Data supplied Block Start

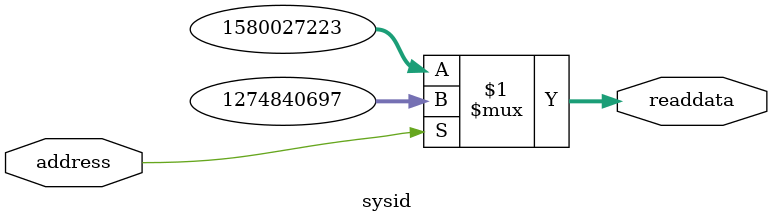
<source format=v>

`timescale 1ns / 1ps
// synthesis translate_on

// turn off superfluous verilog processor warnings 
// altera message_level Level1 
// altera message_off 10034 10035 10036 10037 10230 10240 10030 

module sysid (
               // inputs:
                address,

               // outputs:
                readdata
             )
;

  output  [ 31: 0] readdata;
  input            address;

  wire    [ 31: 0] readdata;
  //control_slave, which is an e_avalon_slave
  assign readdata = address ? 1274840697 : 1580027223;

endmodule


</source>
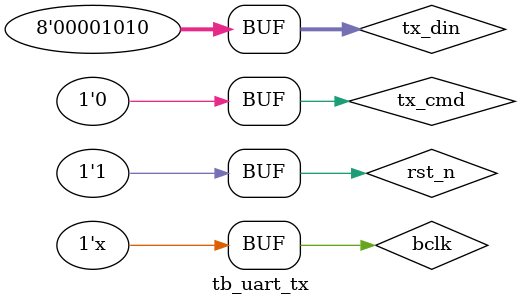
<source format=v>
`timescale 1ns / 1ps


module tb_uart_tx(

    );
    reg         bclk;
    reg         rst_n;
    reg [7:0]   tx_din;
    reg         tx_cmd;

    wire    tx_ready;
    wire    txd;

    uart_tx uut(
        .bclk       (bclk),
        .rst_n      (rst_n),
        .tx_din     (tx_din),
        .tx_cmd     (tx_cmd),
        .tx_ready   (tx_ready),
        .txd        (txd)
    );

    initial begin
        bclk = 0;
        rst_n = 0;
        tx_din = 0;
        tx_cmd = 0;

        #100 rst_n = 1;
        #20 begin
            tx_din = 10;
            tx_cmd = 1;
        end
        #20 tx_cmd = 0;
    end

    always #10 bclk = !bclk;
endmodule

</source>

Data supplied Block End

Retype everything in the entries exactly except the pictures.

▸ **The answer**:
<source format=v>

`timescale 1ns / 1ps
// synthesis translate_on

// turn off superfluous verilog processor warnings 
// altera message_level Level1 
// altera message_off 10034 10035 10036 10037 10230 10240 10030 

module sysid (
               // inputs:
                address,

               // outputs:
                readdata
             )
;

  output  [ 31: 0] readdata;
  input            address;

  wire    [ 31: 0] readdata;
  //control_slave, which is an e_avalon_slave
  assign readdata = address ? 1274840697 : 1580027223;

endmodule


</source>
<source format=v>
`timescale 1ns / 1ps


module tb_uart_tx(

    );
    reg         bclk;
    reg         rst_n;
    reg [7:0]   tx_din;
    reg         tx_cmd;

    wire    tx_ready;
    wire    txd;

    uart_tx uut(
        .bclk       (bclk),
        .rst_n      (rst_n),
        .tx_din     (tx_din),
        .tx_cmd     (tx_cmd),
        .tx_ready   (tx_ready),
        .txd        (txd)
    );

    initial begin
        bclk = 0;
        rst_n = 0;
        tx_din = 0;
        tx_cmd = 0;

        #100 rst_n = 1;
        #20 begin
            tx_din = 10;
            tx_cmd = 1;
        end
        #20 tx_cmd = 0;
    end

    always #10 bclk = !bclk;
endmodule

</source>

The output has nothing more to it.